= 本文抜粋 =
本書は、小説家である平野啓一郎氏が創作のための思索を通じて辿り着いた、「個人(individual)」ならぬ「分人(dividual)」という概念について記したものだ。「分人」概念そのものは、シンプルといえばシンプルだが、これを用いることで、「人間」を巡るさまざまな問題を新たな視点から理解できる。また、作家がいかに人間の葛藤や感情とかアイデンティティとか、平たくいえば良く生きることや、それを妨げがちなものについて深く考えているか、という事が分かる点も本書の面白いところだ。

最初に断っておくと、非常に申し訳ないことに、実は平野啓一郎氏の作品は読んだことがない。本当は小説を読んだうえで話をするほうが良いのだろうなと思いつつ、取り敢えず今日のところは今後の課題に留めるが、ひたすら作品を読んでみたくなった事は強調しておきたい。

本書は2012年に発売されたものだ。当時は、「セカンドライフ」こそあったものの、今ほどメタバースみたいなことも注目されていなかったし、VTuberやら「バ美肉おじさん(*1)」みたいなものも、特に言われていなかった。もちろん、ネット人格のようなものは既にあったし、オンラインゲーム等における「ネカマ(*2)」のような存在は知られていたはずだが、まだ、リアル世界の自分とは異なる自分で過ごす時間や場所の意味、のようなものを、実体験として理解する人の割合は少なかった時代だろう。

このタイミングで、人間を分けられない(individualな)存在ではなく、分割可能な存在として捉える考えをまとめ上げたのは、一般的な感覚からすると早いように思う。平野は本書に先立ち2009年の小説作品『ドーン』の中で分人概念を導入している(らしい、読んでないのだ)。

同時期に、『なめらかな社会とその敵: PICSY・分人民主主義・構成的社会契約論(*3) 』(2013)の中で鈴木健氏が、「分人民主主義(Divicracy)」なる未来像を描いている。これは、ごく簡単に言えば、価値の相対化・多元化が広く理解されるようになりつつある昨今、1人1票で代議士を選ぶみたいな、切り捨てられる民意を必然的に生じさせてしまうやり方は、もうちょっとアレなんじゃないか、といった話だ。しかも、今のシステムだと、何%は賛成だな、みたいなことを我々は選挙で意思表示できない。現代が、互いに矛盾する正しさが世にあふれているような時代であるにも関わらずだ。

= 課題 =
**1)** 本文のうち「本書は2012年に発売されたものだ。」で始まる段落を、主な事実を損なわない範囲で、より簡潔な文章に書き改めてください。
**2)** 本文のうち、「最初に断っておくと、非常に申」から「割合は少なかった時代だろう。」までの部分を、両端を含めてそのまま複写してください。
以下の各行は、この作業とは一切関係ありません。

= データ部 =
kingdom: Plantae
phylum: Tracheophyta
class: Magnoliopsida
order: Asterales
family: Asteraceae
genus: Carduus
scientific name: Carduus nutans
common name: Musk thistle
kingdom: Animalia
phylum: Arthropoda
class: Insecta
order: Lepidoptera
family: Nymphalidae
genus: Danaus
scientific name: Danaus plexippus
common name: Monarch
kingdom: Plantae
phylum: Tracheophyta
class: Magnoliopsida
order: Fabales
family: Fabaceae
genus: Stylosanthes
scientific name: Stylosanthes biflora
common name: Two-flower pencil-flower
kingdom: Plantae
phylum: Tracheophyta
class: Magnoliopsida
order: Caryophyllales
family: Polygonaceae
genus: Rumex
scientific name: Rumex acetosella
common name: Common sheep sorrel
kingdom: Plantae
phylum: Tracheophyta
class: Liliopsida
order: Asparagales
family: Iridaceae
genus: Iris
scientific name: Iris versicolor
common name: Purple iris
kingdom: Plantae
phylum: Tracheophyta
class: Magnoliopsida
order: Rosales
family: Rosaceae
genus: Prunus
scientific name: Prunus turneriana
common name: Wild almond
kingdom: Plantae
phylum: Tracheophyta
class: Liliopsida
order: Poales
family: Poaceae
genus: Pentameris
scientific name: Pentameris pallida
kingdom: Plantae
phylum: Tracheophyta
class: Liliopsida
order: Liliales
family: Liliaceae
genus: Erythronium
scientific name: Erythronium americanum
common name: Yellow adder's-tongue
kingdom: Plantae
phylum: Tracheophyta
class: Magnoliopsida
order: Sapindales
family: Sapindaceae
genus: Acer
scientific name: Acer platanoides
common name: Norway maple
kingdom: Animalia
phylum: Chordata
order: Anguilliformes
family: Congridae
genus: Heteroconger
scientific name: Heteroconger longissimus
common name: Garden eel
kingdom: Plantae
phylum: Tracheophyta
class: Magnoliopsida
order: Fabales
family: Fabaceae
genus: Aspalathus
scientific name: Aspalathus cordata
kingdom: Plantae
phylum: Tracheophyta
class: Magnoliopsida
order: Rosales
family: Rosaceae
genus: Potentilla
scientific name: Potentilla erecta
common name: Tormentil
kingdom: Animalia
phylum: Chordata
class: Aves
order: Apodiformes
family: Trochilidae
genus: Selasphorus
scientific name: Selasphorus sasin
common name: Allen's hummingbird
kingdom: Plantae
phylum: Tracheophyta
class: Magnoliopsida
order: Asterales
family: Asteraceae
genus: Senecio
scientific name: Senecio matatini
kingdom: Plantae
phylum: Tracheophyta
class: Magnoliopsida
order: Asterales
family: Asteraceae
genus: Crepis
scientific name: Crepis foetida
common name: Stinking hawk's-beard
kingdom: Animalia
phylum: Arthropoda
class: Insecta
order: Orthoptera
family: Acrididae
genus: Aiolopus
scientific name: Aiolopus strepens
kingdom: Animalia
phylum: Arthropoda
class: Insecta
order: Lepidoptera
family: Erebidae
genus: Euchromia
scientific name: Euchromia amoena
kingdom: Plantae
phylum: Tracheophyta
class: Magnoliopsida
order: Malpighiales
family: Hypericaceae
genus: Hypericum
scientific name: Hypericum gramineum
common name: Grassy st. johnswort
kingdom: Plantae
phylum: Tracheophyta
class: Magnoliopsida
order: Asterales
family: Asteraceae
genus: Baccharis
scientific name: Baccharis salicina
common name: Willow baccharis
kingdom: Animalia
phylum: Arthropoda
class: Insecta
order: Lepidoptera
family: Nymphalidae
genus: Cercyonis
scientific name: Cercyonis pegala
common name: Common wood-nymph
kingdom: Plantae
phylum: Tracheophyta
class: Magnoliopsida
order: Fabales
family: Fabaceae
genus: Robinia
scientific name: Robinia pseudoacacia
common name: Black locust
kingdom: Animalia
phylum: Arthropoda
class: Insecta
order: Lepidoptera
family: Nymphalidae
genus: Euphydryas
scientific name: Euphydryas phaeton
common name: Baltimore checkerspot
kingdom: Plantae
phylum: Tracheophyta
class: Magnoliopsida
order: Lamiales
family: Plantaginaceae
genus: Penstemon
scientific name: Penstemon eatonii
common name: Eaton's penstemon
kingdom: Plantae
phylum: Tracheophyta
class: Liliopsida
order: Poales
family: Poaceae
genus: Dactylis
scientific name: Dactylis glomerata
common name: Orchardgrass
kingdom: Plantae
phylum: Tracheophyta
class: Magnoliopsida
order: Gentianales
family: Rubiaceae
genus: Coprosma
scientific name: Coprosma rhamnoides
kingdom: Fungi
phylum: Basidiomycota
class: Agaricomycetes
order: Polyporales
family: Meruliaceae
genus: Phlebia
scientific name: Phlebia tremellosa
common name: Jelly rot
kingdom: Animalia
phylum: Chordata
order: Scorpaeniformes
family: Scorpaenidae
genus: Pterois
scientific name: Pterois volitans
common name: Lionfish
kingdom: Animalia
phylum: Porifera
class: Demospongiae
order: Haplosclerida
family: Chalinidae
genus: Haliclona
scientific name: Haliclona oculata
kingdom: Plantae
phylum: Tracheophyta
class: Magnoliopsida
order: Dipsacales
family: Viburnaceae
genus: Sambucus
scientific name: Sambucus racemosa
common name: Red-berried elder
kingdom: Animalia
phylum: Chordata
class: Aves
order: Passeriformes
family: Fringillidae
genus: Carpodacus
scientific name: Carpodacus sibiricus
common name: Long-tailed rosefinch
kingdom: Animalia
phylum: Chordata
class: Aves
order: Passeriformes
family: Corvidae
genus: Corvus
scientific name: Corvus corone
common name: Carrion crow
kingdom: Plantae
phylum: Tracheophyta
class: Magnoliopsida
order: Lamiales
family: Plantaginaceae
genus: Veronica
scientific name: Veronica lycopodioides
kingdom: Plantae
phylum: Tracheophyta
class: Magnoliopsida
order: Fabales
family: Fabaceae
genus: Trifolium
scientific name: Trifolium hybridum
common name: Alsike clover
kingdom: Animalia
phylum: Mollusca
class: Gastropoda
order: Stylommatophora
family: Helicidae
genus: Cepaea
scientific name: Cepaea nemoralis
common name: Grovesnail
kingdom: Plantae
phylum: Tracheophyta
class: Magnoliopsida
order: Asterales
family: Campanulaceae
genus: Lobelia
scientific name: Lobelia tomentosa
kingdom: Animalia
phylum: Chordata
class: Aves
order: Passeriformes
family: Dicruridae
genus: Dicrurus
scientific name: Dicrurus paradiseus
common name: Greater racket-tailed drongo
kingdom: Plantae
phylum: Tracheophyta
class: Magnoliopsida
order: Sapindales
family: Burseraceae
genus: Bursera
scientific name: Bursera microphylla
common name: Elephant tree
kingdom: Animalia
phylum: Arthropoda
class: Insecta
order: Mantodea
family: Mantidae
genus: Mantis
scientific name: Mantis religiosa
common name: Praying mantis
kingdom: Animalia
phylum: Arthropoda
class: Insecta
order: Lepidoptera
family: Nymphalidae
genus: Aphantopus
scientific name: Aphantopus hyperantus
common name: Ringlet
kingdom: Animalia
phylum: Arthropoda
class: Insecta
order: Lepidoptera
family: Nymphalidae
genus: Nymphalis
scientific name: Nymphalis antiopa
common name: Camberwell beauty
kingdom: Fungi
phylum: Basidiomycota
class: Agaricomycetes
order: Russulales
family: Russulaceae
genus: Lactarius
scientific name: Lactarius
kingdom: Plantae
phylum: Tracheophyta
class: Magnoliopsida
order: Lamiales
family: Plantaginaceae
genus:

= 各課題の解答 =
**1)** 本書の発売は2012年である。当時は「セカンドライフ」こそ存在したものの、メタバースは現在ほど注目されておらず、VTuberや「バ美肉おじさん」も話題になってはいなかった。ネット人格やオンラインゲームにおける「ネカマ」は既に知られていたはずだが、現実とは異なる自分で過ごす時間や場所の意味を実体験として理解する人は、まだ少なかった時代であろう。

**2)**
最初に断っておくと、非常に申し訳ないことに、実は平野啓一郎氏の作品は読んだことがない。本当は小説を読んだうえで話をするほうが良いのだろうなと思いつつ、取り敢えず今日のところは今後の課題に留めるが、ひたすら作品を読んでみたくなった事は強調しておきたい。

本書は2012年に発売されたものだ。当時は、「セカンドライフ」こそあったものの、今ほどメタバースみたいなことも注目されていなかったし、VTuberやら「バ美肉おじさん(*1)」みたいなものも、特に言われていなかった。もちろん、ネット人格のようなものは既にあったし、オンラインゲーム等における「ネカマ(*2)」のような存在は知られていたはずだが、まだ、リアル世界の自分とは異なる自分で過ごす時間や場所の意味、のようなものを、実体験として理解する人の割合は少なかった時代だろう。